A big thank you is also due to the Layton Cemetery team for all the hard work that has taken place to develop a sustainable maintenance programme. A once unmanageable area is now looked upon with immense pride.

Knitted poppies for Remembrance Day 2016 at Layton Cemetery
Knitted poppies for Remembrance Day 2016 at Layton Cemetery

Wildlife is Welcome in the Cemetery

Published August 2016

Dozens of handmade bird boxes were installed this summer, to bring wildlife back to a Blackpool green spot.

Volunteers at Layton Cemetery and their bird boxes
Volunteers at Layton Cemetery and their bird boxes

A group of community volunteers created 72 wooden bird boxes. They were installed onto trees across Layton Cemetery, as part of a second stage to make the area a more pleasant area to visit.

The volunteers are adults with learning disabilities. They built the boxes as part of their woodwork classes at Blackpool Centre for Independent Living on Whitegate Drive.

Cemetery staff fixed the boxes in the tree tops across the 22 acre cemetery on Talbot Road.

Bird boxes being installed by Nick Tipton at Layton Cemetery

Best it’s been for 40 years

The work is the second stage of partnership work which has seen Layton Cemetery become the ‘best it’s been for 40 years’. That’s according to Martin Mitchell, one local councillor.

The Layton ward councillor said that when describing the work that community volunteers, community payback and council officers had done to keep the area clean and tidy.

The groups cut the grass, trim the edges and litter pick. They’ve also helped to transform a decrepit old mortuary building into a break out kitchen area for the workers.

The next step in attracting wildlife was installing the bat boxes which were in construction.

Brew Room for Cemetery Volunteers

Volunteers at the cemetery transformed a decrepit old building into a break room facility for staff, as well as the volunteers and offenders.

The old mortuary building at the side of the cemetery was renovated a couple of years ago.

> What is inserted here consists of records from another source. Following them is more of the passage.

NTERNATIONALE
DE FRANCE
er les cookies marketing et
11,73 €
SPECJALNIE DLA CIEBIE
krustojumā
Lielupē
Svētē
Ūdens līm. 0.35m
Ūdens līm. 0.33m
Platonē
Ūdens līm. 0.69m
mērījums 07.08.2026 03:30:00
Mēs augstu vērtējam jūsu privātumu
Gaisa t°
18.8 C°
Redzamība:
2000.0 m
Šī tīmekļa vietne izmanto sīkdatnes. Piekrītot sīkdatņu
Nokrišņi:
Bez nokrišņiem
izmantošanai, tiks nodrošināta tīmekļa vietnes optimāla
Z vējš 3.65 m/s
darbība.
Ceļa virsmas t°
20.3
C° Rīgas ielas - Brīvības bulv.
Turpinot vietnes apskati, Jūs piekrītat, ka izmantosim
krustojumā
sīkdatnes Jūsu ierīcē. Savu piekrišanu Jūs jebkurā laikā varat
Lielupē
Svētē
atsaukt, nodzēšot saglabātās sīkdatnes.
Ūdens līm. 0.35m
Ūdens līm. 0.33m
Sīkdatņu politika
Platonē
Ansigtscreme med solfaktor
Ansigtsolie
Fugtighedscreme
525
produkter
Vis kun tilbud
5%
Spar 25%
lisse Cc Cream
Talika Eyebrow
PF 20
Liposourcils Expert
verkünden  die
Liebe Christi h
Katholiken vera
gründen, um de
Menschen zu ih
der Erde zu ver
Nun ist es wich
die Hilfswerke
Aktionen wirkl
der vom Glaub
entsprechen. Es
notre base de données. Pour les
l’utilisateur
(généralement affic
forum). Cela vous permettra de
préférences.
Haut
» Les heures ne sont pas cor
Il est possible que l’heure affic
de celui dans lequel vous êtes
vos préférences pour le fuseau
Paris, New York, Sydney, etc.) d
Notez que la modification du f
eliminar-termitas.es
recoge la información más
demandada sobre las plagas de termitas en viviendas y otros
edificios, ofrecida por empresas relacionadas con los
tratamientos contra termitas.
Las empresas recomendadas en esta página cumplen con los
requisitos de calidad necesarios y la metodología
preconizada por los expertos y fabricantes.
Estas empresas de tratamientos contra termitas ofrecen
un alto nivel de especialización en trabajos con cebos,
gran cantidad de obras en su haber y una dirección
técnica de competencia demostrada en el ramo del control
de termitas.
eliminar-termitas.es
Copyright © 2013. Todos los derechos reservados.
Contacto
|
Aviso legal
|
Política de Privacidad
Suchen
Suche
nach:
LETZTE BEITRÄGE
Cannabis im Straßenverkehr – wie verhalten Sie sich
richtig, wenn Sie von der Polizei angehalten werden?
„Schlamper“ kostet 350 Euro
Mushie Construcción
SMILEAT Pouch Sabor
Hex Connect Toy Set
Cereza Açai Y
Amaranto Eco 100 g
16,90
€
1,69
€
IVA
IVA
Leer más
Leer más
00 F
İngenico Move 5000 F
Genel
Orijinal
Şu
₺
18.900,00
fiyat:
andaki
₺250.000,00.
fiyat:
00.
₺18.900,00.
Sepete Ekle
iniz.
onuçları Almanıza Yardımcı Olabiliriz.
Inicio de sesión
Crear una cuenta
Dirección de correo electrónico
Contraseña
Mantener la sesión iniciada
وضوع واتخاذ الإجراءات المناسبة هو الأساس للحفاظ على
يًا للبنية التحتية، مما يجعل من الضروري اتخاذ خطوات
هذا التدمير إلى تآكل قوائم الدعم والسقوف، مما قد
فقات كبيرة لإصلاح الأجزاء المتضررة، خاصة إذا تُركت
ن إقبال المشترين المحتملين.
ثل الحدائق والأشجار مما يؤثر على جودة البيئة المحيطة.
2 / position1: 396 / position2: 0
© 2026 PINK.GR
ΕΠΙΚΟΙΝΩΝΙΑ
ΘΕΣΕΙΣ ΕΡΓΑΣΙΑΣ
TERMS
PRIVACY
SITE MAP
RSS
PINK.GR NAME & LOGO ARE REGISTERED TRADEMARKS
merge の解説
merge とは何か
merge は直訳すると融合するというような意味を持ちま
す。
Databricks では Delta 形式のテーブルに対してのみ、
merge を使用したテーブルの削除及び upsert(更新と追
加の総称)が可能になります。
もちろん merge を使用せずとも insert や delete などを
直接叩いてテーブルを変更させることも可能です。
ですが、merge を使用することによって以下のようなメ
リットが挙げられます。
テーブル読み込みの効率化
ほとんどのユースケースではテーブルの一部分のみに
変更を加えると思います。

New floors were laid, working electrics and a lick of paint. Now, the workers and volunteers have a place to shelter during their breaks.

Community volunteers at Layton Cemetery
Community volunteers at Layton Cemetery

The Community Volunteers include adults with learning disabilities. Low-level offenders from Community Payback carry out manual work to improve the local area, under the supervision of Lancashire Probation Trust.